Back in 2019, Taylor Swift made an announcement regarding her plan to re-record her initial six albums. This decision came about due to her losing control over the original master recordings to her previous record label. As of 2021, she commenced the release of these re-recorded versions. In addition to recreating the original tracks, Swift seized the opportunity to incorporate some extra songs that had been left out initially. The reimagined editions of her albums “Fearless” and “Red” were met with enthusiastic approval from her fan base.
Continuing this endeavor, Swift proceeded to release a renewed version of her album “Speak Now” in August. This time around, she went a step further by not only providing a mainstream release but also introducing a couple of limited edition variations.
Scheduled for release on October 27th, Taylor Swift’s upcoming reissue, “1989 (Taylor’s Version),” is poised to hit the market. Similar to her previous re-releases, she’s introducing special editions alongside the standard version. However, this time, her marketing strategies have sparked some discontent among fans.
Alongside the standard edition CD, she initially made available four distinct special edition CDs for the first 89 hours following the announcement. Swift also unveiled plans for a vinyl version, notably the Crystal Skies Blue edition. This variant showcases an exclusive photo of Swift and is crafted from blue vinyl.

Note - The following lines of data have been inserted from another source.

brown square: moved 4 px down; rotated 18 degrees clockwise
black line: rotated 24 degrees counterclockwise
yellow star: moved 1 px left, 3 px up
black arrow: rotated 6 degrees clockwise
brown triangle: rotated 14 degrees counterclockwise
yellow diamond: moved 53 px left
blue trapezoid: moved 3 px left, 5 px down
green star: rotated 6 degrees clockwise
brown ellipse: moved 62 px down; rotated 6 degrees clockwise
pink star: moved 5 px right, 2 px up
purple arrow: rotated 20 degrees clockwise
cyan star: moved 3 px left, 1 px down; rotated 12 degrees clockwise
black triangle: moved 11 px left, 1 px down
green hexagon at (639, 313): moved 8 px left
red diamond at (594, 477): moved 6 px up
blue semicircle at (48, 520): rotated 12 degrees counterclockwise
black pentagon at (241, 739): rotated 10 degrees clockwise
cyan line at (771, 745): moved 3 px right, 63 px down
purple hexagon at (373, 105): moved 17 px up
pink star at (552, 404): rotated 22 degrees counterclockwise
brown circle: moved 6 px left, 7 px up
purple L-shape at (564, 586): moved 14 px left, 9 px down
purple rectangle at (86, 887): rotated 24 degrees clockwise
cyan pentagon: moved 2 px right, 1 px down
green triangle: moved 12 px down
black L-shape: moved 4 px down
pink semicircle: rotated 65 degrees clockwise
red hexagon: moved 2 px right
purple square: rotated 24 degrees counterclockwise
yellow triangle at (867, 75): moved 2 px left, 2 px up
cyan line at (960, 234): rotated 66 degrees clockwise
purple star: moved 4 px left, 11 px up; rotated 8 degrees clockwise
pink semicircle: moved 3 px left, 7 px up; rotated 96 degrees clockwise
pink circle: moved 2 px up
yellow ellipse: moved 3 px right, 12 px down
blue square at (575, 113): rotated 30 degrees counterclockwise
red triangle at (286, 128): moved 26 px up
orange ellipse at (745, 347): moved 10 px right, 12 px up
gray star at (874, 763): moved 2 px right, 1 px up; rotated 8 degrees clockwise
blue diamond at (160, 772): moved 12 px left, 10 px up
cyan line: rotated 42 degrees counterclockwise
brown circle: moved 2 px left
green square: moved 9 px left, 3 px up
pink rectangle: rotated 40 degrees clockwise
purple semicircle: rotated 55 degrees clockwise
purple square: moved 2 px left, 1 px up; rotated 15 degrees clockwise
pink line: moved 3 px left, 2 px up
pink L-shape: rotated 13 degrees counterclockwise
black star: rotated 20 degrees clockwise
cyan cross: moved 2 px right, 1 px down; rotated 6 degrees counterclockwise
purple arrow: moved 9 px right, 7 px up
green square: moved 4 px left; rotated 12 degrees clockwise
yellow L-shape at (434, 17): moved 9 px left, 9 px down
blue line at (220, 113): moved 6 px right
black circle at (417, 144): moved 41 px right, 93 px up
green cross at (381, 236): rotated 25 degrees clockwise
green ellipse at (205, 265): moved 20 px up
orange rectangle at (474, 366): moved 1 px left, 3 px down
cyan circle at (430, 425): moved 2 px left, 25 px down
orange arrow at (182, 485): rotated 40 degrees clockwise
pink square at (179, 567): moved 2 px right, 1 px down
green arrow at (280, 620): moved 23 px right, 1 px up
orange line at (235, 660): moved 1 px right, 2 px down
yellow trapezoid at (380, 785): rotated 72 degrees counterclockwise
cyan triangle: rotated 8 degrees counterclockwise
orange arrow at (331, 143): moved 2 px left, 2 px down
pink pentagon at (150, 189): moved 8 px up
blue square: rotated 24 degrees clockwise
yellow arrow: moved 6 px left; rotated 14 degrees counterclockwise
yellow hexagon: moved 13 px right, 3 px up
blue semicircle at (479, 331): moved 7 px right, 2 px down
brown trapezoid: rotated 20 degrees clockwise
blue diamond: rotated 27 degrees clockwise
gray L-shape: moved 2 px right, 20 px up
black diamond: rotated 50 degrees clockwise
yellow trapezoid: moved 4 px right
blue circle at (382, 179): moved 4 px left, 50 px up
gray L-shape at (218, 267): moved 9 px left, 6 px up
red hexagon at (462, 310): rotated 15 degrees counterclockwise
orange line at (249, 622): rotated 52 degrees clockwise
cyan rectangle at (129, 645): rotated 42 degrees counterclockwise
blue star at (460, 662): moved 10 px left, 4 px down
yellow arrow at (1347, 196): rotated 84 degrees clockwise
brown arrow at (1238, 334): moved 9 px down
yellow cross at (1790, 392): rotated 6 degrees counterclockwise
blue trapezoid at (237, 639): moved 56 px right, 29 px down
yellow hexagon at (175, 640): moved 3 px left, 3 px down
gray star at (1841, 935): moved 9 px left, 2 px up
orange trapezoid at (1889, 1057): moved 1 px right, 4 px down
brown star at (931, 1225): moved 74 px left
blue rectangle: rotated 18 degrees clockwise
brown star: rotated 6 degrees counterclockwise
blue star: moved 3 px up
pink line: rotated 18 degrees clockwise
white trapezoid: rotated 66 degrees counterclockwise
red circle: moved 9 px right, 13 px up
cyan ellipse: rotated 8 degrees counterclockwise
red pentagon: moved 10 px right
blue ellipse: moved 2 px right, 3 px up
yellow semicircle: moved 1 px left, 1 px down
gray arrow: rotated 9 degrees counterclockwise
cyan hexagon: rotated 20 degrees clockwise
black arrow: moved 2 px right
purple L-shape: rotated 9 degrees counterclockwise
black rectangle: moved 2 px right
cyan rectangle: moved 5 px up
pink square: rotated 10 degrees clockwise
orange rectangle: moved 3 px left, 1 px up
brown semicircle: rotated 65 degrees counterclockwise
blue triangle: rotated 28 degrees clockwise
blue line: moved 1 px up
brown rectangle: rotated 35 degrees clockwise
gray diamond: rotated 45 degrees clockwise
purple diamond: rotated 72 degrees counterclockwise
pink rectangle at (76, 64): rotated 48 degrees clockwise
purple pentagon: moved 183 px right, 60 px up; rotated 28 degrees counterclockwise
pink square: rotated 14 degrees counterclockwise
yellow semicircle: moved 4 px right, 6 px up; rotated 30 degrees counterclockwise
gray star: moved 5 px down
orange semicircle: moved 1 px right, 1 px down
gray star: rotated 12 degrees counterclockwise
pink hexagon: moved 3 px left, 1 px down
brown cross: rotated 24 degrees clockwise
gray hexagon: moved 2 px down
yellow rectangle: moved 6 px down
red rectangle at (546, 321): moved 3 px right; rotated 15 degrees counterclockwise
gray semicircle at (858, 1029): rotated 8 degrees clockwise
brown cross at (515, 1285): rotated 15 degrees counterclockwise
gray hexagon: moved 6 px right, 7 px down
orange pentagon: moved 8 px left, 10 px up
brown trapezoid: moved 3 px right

Nonetheless, this is where fan frustration began to emerge. Recently, Swift revealed yet another vinyl release of “1989” – the Sunrise Boulevard Yellow edition. Distinguished by a different photo and stamped from yellow vinyl, this edition was only accessible for pre-order within a 48-hour window or until supplies were depleted.
On August 21st, she took to Instagram to inform her followers that the Aquamarine Green edition was currently available for purchase – but for a limited span of 48 hours.
Subsequently, fans began expressing their discontent. One individual labeled it as “Another shameless cash grab,” while another voiced their frustration on Reddit, stating they were “actually getting annoyed she keeps doing this.”
A third individual mentioned that they were finding it hard to cope with the perception of excessive money-seeking. While it’s true that fans aren’t obliged to acquire more than one copy of “1989 (Taylor’s Version),” the fact that a total of eight distinct editions – encompassing both CD and vinyl formats – have already been presented more than two months before the actual release does come across as somewhat imprudent.